Google’s Internet-beaming balloons to take off in Indonesia

The balloons will begin hovering in the stratosphere above Indonesia in an expansion of the project.

The balloons will begin hovering in the stratosphere above Indonesia in an expansion of the project.


Google’s Internet-beaming balloons are ready to take off on the next phase of their mission to deliver online access in regions where most people live offline.

The balloons will begin hovering in the stratosphere above Indonesia in an expansion of the project announced Wednesday. About 250 million people live in the country composed of about 17,000 islands in that part of Southeast Asia, although only 42 million have Internet access, according to the CIA’s estimates.

Google’s 2-year-old “Project Loon” program aims to change that by transmitting high-speed Internet signals from clusters of balloons floating about 60,000 feet above the Earth.

Although the project is still being funded primarily by money that Google makes from digital advertising, it recently became part of an independent lab called X that is run by Google’s new parent company, Alphabet Inc.
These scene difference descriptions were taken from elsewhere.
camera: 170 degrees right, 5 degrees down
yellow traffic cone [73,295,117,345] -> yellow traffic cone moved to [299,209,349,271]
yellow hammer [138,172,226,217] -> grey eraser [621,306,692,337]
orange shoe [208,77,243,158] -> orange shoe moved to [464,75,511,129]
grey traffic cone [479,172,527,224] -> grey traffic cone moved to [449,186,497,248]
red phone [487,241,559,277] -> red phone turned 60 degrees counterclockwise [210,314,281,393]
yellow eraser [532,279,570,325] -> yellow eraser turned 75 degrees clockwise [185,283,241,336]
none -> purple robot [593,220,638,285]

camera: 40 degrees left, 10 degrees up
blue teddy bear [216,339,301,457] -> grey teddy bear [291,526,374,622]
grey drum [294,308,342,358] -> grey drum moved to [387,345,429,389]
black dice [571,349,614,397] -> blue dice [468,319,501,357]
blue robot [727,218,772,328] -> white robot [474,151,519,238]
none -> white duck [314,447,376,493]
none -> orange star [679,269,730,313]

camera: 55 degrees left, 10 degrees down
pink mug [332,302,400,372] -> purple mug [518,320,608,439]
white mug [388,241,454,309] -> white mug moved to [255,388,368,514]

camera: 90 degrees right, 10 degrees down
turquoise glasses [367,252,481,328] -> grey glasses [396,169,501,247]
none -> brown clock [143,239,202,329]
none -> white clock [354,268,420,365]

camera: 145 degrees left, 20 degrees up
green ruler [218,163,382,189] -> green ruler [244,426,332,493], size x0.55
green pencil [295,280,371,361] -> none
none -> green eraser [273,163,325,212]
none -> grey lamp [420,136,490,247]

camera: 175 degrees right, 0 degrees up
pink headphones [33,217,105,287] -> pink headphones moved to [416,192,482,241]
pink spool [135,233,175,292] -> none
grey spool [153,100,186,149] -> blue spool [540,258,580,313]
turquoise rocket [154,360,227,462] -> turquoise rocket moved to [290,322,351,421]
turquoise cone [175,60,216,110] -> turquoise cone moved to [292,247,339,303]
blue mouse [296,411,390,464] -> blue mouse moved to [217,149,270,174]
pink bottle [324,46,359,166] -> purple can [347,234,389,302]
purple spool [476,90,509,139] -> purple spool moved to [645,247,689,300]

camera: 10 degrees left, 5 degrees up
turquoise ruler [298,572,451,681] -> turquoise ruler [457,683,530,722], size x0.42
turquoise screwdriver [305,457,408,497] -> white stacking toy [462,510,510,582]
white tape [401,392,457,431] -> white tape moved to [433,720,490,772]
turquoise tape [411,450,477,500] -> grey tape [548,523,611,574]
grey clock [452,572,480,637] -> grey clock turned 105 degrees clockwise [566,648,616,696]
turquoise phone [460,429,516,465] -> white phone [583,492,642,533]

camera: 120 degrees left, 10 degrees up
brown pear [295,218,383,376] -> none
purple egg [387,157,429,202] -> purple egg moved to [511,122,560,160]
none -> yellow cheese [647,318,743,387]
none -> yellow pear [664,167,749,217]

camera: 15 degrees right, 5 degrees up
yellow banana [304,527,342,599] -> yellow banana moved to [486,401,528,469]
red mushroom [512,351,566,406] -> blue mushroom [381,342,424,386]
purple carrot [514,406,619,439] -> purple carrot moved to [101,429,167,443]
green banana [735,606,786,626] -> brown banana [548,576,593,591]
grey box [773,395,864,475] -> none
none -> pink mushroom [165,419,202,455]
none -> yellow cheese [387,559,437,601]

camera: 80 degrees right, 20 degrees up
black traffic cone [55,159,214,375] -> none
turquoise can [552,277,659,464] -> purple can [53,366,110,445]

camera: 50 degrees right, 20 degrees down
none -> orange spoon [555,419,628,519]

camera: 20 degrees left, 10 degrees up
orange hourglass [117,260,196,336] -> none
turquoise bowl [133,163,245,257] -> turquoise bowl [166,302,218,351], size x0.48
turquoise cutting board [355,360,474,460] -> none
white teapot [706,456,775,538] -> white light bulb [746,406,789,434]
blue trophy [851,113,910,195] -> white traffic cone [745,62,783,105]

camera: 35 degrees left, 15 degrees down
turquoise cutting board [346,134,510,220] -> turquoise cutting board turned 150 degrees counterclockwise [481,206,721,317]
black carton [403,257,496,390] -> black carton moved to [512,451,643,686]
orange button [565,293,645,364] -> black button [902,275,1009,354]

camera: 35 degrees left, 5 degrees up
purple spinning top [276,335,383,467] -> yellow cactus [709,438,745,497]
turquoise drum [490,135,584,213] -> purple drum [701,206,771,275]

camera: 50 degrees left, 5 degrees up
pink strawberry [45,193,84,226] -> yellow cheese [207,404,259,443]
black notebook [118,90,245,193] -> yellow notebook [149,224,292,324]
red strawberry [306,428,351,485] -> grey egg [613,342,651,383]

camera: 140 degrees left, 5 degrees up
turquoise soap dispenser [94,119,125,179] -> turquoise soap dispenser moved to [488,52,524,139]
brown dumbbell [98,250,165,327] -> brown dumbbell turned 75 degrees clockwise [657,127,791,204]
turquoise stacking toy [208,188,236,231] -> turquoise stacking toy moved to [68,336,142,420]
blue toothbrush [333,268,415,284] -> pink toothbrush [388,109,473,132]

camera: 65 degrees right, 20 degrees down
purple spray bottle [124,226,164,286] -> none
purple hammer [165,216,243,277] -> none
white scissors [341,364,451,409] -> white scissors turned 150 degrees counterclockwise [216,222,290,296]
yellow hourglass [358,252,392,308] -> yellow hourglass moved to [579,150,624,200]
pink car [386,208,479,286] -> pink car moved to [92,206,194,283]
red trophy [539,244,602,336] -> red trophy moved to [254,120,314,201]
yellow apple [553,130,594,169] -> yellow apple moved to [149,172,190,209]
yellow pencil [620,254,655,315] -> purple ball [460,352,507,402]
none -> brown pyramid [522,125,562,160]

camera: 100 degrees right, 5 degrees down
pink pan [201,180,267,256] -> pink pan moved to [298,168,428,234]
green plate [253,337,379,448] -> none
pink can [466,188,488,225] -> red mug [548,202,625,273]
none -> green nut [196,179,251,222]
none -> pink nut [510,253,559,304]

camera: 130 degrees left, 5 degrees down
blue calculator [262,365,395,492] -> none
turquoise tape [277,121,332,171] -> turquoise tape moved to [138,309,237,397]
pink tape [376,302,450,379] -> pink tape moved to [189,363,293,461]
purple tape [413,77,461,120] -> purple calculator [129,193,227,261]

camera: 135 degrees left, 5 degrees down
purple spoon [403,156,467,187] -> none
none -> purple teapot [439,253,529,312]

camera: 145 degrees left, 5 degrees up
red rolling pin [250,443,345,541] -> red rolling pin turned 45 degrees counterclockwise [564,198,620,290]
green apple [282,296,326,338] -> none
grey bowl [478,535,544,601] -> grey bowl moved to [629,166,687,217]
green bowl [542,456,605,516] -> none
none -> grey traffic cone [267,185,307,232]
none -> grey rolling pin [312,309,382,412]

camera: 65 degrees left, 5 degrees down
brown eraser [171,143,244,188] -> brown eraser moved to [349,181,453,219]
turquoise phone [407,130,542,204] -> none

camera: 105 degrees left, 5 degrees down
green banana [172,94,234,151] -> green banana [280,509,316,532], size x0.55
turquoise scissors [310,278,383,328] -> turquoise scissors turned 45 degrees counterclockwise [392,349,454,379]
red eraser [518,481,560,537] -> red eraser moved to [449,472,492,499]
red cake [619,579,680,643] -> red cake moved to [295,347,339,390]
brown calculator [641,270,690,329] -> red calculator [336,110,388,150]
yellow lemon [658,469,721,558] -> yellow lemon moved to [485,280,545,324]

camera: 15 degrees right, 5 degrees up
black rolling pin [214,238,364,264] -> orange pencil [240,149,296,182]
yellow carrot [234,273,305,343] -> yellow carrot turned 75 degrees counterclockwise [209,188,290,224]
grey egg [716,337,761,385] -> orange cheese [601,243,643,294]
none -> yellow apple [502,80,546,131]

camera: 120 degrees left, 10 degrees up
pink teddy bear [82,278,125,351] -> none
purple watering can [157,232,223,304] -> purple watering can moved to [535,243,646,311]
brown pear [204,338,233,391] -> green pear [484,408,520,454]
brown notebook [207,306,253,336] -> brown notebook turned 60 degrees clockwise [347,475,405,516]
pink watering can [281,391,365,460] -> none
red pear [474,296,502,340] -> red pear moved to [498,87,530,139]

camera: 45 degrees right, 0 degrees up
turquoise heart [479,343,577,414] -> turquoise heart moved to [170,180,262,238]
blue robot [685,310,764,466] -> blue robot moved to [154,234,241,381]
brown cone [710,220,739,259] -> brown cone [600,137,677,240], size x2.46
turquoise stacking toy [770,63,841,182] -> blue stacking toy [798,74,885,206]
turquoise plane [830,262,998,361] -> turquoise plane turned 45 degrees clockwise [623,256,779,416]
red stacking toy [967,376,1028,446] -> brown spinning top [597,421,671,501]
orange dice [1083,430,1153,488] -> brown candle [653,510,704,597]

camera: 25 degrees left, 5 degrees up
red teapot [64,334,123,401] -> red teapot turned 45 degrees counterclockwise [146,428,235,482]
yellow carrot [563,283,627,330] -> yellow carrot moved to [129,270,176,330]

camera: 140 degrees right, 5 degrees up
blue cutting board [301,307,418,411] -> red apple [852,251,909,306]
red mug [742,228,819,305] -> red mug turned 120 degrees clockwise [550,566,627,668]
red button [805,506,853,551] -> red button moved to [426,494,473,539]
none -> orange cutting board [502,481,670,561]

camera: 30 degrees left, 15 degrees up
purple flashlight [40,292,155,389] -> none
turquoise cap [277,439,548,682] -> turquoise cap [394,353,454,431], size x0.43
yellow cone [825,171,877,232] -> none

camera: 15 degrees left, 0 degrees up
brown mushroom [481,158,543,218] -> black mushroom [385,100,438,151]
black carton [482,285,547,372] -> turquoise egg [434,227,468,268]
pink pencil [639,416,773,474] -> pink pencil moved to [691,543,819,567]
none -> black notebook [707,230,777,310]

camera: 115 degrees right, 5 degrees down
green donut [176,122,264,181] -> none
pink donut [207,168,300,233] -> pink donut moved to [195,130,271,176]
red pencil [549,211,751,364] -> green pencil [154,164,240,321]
Alphabet frames Project’s Loon as a noble endeavor striving to get about 100 million currently unconnected people tapped into the vast reservoir of knowledge, entertainment and conveniences available online. But it could also enrich Google by expanding the potential audience that can query its search engine, watch video on YouTube, correspond through Gmail and click on digital ads.

Project Loon is still testing its technology, so there is still no estimate when it will start selling the Internet service to households and businesses within range of the balloons.

The Internet access will be sold through wireless service providers in Indonesia, where there the number of mobile phones – about 319 million – outnumber people. But most of those phones don’t connect to the Internet because users can’t afford data plans, or more frequently, live in remote or rocky terrains where it’s impractical or too expensive to install the equipment need to deliver high-speed Internet access.

If things pan out as envisioned, Project Loon will deploy hundreds of balloons that serve as cell towers in the sky, invisible to the naked eye. To pull it off, the project’s engineers must choreograph a high-altitude dance, ensuring that as one balloon drifts out of a targeted territory’s Internet-receiving range, another one will float in to fill the void.